Subjects included in the analysis must meet the following criteria: Received at least one dose of Golidocitinib; centrally confirmed as PTCL by pathological review; had at least one measurable lesion at baseline confirmed by IRC review; if the above conditions are met, subjects who did not undergo any post-baseline assessments could still be included in the efficacy assessment. A total of 88 patients were included, among whom 100% had previously received chemotherapy, with 50% receiving HDAC inhibitors. The largest proportion of included patients had Peripheral T-cell Lymphoma, not otherwise specified (PTCL-NOS), followed by Angioimmunoblastic T-cell Lymphoma (AITL) and ALCL. See below for baseline characteristics of enrolled patients in JACKPOT8 PARTB:

Baseline Characteristics of Enrolled Patients in JACKPOT8 PARTB: Essential Response Disease Population Characteristics

Note: PTCL, NOS = Peripheral T-cell Lymphoma, not otherwise specified; AITL = Angioimmunoblastic T-cell Lymphoma; ALCL = Anaplastic Large Cell Lymphoma; NK/TCL = NK/T-cell Lymphoma; T-PLL = T-cell Prolymphocytic Leukemia

In the evaluable 88 patients, Golidocitinib monotherapy for R/R PTCL achieved an ORR of up to 44.3%, with a complete response (CR) rate of 23.9%. Tumor shrinkage in target lesions was observed in 70% of patients after treatment.

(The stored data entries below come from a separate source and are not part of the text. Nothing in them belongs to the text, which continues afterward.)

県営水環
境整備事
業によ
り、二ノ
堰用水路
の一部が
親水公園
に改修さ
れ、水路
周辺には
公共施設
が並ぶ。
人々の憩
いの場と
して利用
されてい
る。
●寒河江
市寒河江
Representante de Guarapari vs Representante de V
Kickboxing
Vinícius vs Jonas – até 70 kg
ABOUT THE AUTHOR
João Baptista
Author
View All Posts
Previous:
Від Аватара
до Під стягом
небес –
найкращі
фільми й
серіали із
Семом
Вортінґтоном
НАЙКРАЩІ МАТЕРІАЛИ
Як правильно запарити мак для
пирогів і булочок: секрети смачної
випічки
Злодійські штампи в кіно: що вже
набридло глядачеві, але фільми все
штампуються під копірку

Golidocitinib monotherapy achieved high remission rates in various subtypes of PTCL, with complete remission achieved in 33.3% of NK/TCL patients, 25% of AITL patients, and 28% of PTCL-NOS patients.

Golidocitinib monotherapy demonstrated prolonged remission duration in R/R PTCL. As of the last follow-up on August 31, 2023, the median Duration of Response (DOR) was 20.7 months (with 53.8% of patients still in continuous remission), the median Progression-Free Survival (PFS) was 5.6 months, and the median Overall Survival (OS) was 19.4 months.

In addition to the JACKPOT8 Phase II study, several other studies involving Golidocitinib in the field of PTCL are currently underway. These include Phase III studies targeting PTCL patients who have relapsed or are refractory/chemotherapy-resistant after initial treatment, Phase II studies for maintenance therapy after initial treatment in newly diagnosed PTCL patients, and studies focusing on Cutaneous T-cell Lymphoma (CTCL) in patients who have relapsed or are refractory after initial treatment. With the continuous publication of results from these studies, it is believed that Golidocitinib will bring more benefits to patients with PTCL.